A journal that no one can read? No. This is not it. It must be public, stuck on a door with a pin, or posted on my blog, or published in a magazine, but public, or it loses the magic.

I also know how true this is of social media and my fearlessness because now a days, when I read a novel or memoir, I am obsessed with wondering 'how did they find the courage to write these words?' when my entire, ENTIRE life, I always thought instead 'I will write any words I please, and never care what anyone thinks!

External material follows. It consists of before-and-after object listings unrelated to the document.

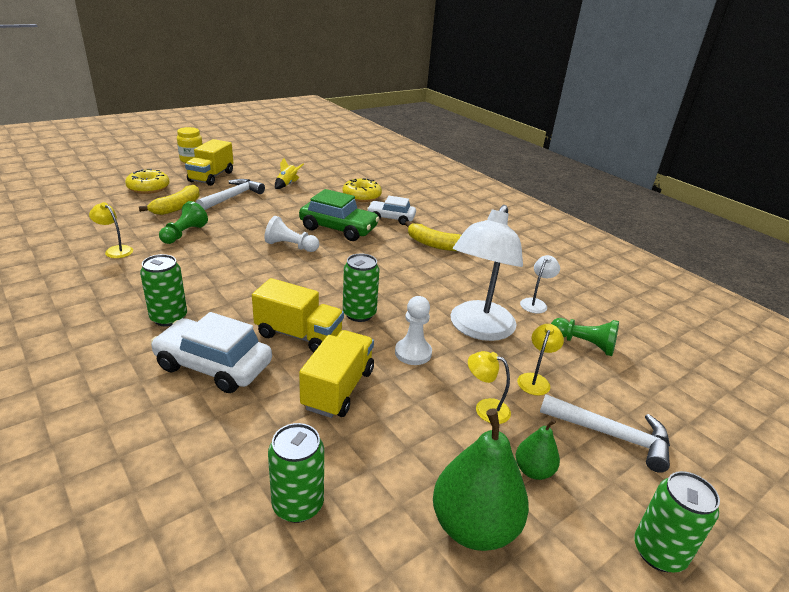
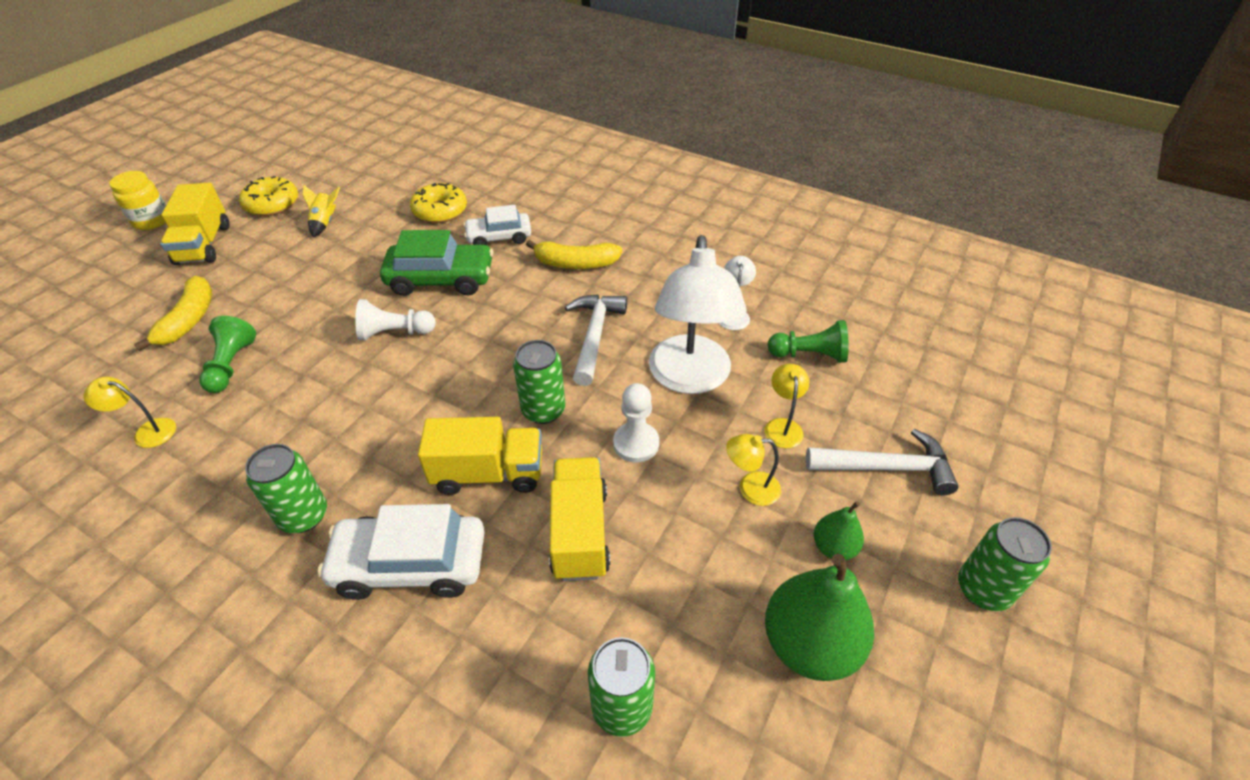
camera: 20 degrees left, 15 degrees up
yellow donut [125,169,170,194] -> yellow donut moved to [239,176,298,216]
white hammer [196,179,265,210] -> white hammer moved to [565,294,627,386]

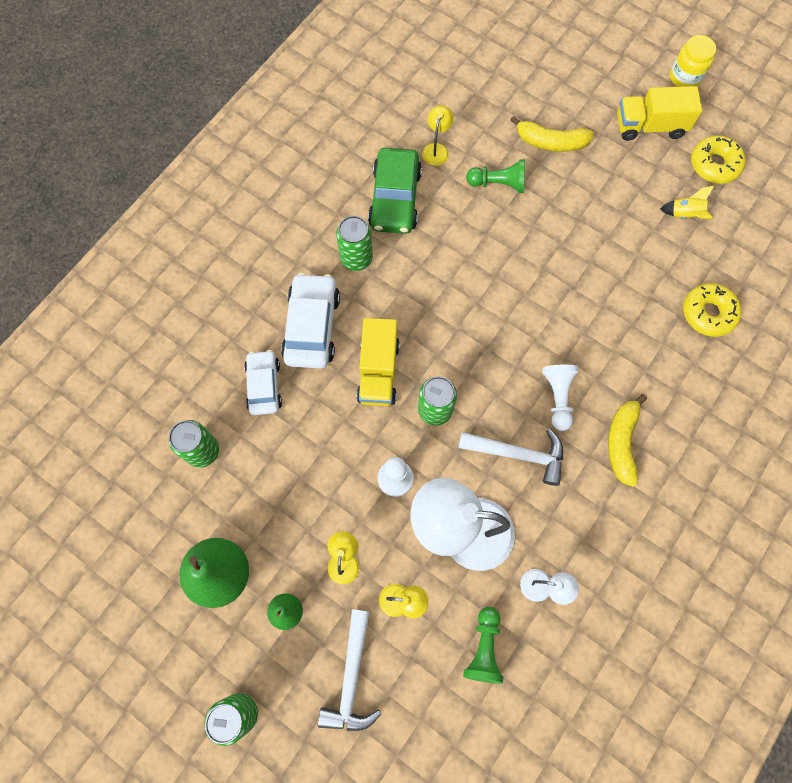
camera: 95 degrees right, 25 degrees up
white pawn [355,299,436,340] -> white pawn moved to [542,364,578,431]
green car [380,230,494,296] -> green car moved to [368,148,422,234]
white car [463,205,531,245] -> white car moved to [244,350,282,415]
yellow truck [549,457,610,581] -> none

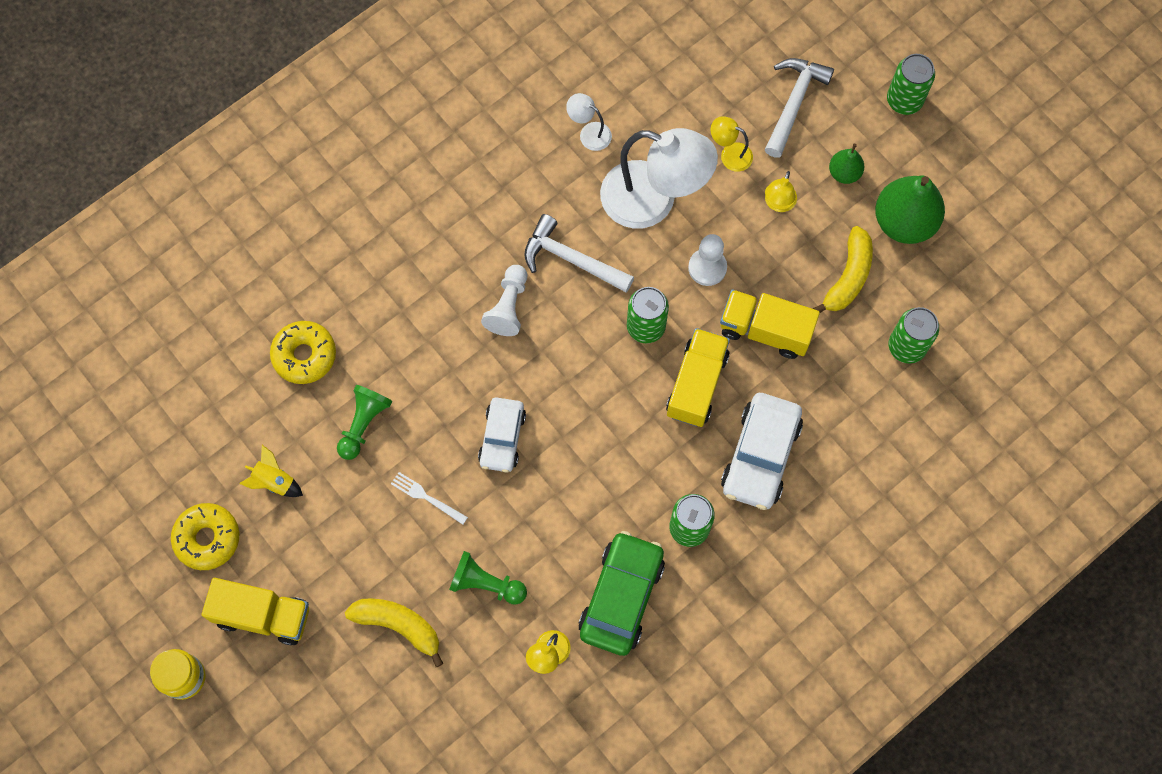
camera: 165 degrees left, 0 degrees up
white car [244,350,282,415] -> white car moved to [478,397,526,472]
green pawn [463,607,503,684] -> green pawn moved to [337,385,392,460]
yellow banana [608,394,647,487] -> yellow banana moved to [812,226,873,313]
none -> white fork [391,472,468,525]
none -> yellow truck [720,289,820,359]

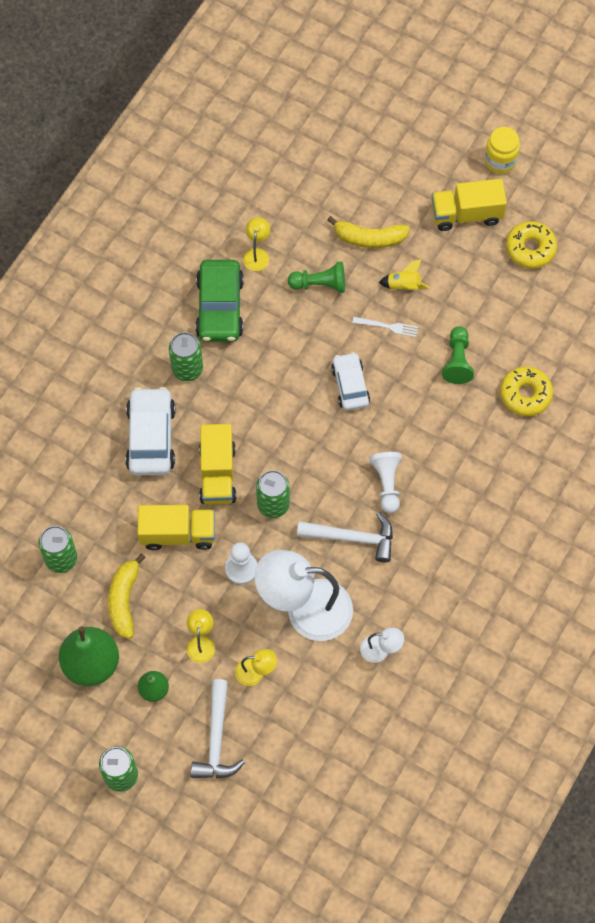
camera: 160 degrees right, 5 degrees down
yellow rocket [239,445,303,497] -> yellow rocket moved to [379,259,430,291]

Writing is everything to me!' But this was when I was a true outsider, and now I have in the last ten years somehow become finally a person that suburbia does not need to groan and roll about with as if I am a stone in the stomach, and I can pass as 'normal' and I have a better relationship with my family of origin, and I have witnessed ten, twenty, a hundred, five hundred arguments and 'burn them on the stake' chorus' on Facebook over a writer's words, where they said something that offended someone, hurt someone, disgusted someone, and those voices have made a home in my head where the cast of elementary school and middle school used to reside, telling me I am stupid, ugly, weird and wrong, wrong, wrong, now these Facebook judges reside.


How to solve a problem i can clearly identify but have crafted my days around? 

I already avoid FB over the weekend. I try to not go on all together most Saturdays, and maybe go on for an hour Sunday.

It is the rest of the week when I am working, and I am addicted to this great street meeting now, and how do you solve a problem like Maria?